# Supplied passage:
Ravaging through Persia, the Mongol army arrived in modern-day Azerbaijan, where it sacked several cities, until it travelled to the Mughan plain, where they rested and also got reinforced by Kurdish and Turcoman freebooters, who offered their services to the Mongols.

At the beginning of 1221, the Mongols launched a campaign into Georgia but were driven back by the 10,000 strong Georgian army, forcing them to retreat. A month later, the army travelled to Azerbaijan, besieged Maragheh, besieged and eventually captured the city.

At the end of 1221, the Mongols advanced into Georgia once again. The reinforced Mongol army counted around 30,000 and destroyed the Georgian army, resulting in its retreat and the devastation of southern Georgia by the Mongols.

== Prelude ==
On the way to the North Caucasus, the Mongol army plundered Shemakha, the capital of Shirvanshah. Continuing their advance, the Mongols reached Derbent - the inhabitants of which did not let the army pass.

# Instructions:
• a. In the passage on the Mongol campaign in Azerbaijan and Georgia, what is the answer to each question?
(i) Where did the Mongol army rest and take on Kurdish and Turcoman freebooters?
(ii) How strong was the Georgian army that drove the Mongols back at the beginning of 1221?
(iii) Which city, the capital of Shirvanshah, did the Mongols plunder on the way to the North Caucasus?
• b. Can you carry the passage on the Mongol campaign in the Caucasus forward, starting after its final sentence about Derbent?

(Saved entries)
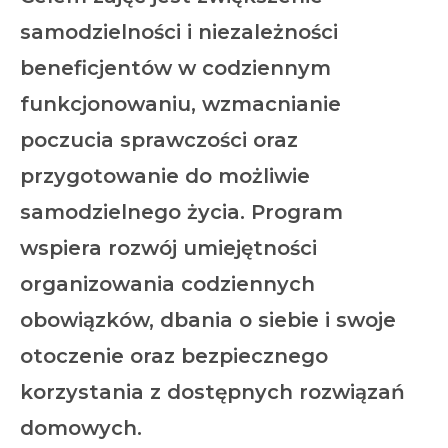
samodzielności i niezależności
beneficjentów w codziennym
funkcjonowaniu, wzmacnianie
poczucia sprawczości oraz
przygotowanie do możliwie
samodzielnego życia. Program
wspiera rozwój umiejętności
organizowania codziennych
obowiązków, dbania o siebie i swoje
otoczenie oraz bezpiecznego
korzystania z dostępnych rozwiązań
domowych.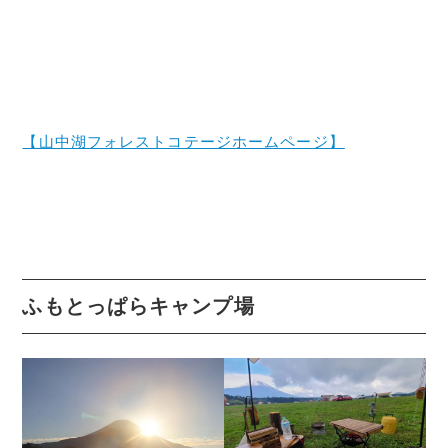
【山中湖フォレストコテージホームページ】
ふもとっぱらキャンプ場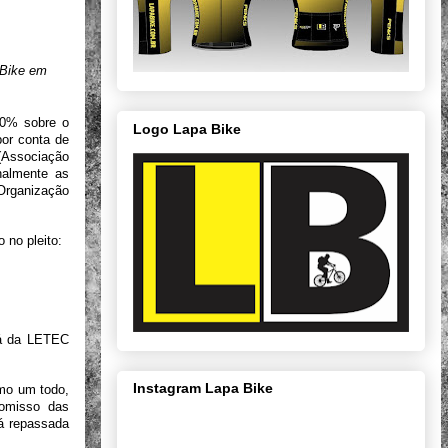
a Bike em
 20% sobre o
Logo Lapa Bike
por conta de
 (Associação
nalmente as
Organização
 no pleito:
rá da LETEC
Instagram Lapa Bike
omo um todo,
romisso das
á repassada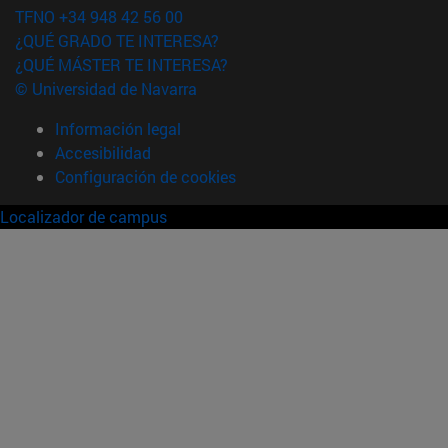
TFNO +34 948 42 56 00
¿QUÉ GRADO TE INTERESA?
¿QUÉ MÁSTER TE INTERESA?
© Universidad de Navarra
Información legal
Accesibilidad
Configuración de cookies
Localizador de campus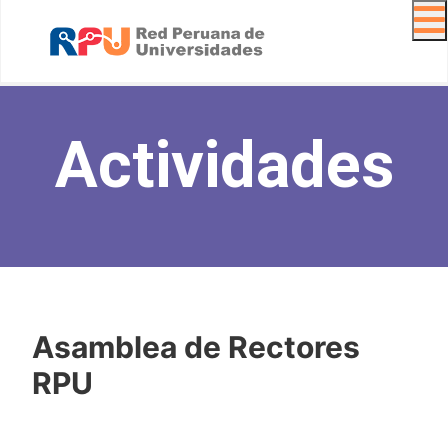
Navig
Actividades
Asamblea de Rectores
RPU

# Answers to the problems:
• a.
(i) The Mughan plain
(ii) 10,000
(iii) Shemakha

• b.
Being unable to conquer the city, the Mongols turned to the ruler of Derbent with a proposal to make peace and send several people for this purpose. Having believed the newcomers, the Lezgins sent 10 people from the honorary elders to them. But the Mongol leaders immediately killed one of them, and forced the rest under the threat of death to show them a bypass road to enter the Ciscaucasian plain. The threat, however, had the opposite effect. The fact is that the guides led the Mongol-Tatars into the mountain gorges of inner Dagestan and Chechnya, unknown to them, where the conquerors found themselves in a trap. Ibn al-Asir, Juvaini, and Kirakos Gandzaketsi report that the Mongol detachment did not pass through Derbent, but through the rugged Caucasian mountains. The passage through the Caucasian mountains was costly for the nomads, who lost hundreds of men to the cold and had to abandon their siege engines.

Based on these reports, also analyzing toponymy and local legends, historians have established that the Mongols went up the gorge of the Gilgerychay River along the route: Kasumkent - Khiv - Kumukh - Chokh - Khunzakh - Botlikh - Andiysky pass - Chechnya. According to Ibn al-Asirai, along the way, "they robbed and killed many Lezgins, who were partly Muslims and partly infidels." Soon after, the Mongols arrived in mountainous Chechnya.

== Battle ==
=== Early stages ===
In order to reach the Chechen plains from Dagestan, the Mongols had to follow the route: Kharachoy - Vedeno - the gorge of the Khulkhulau River - Shali - modern-day Grozny.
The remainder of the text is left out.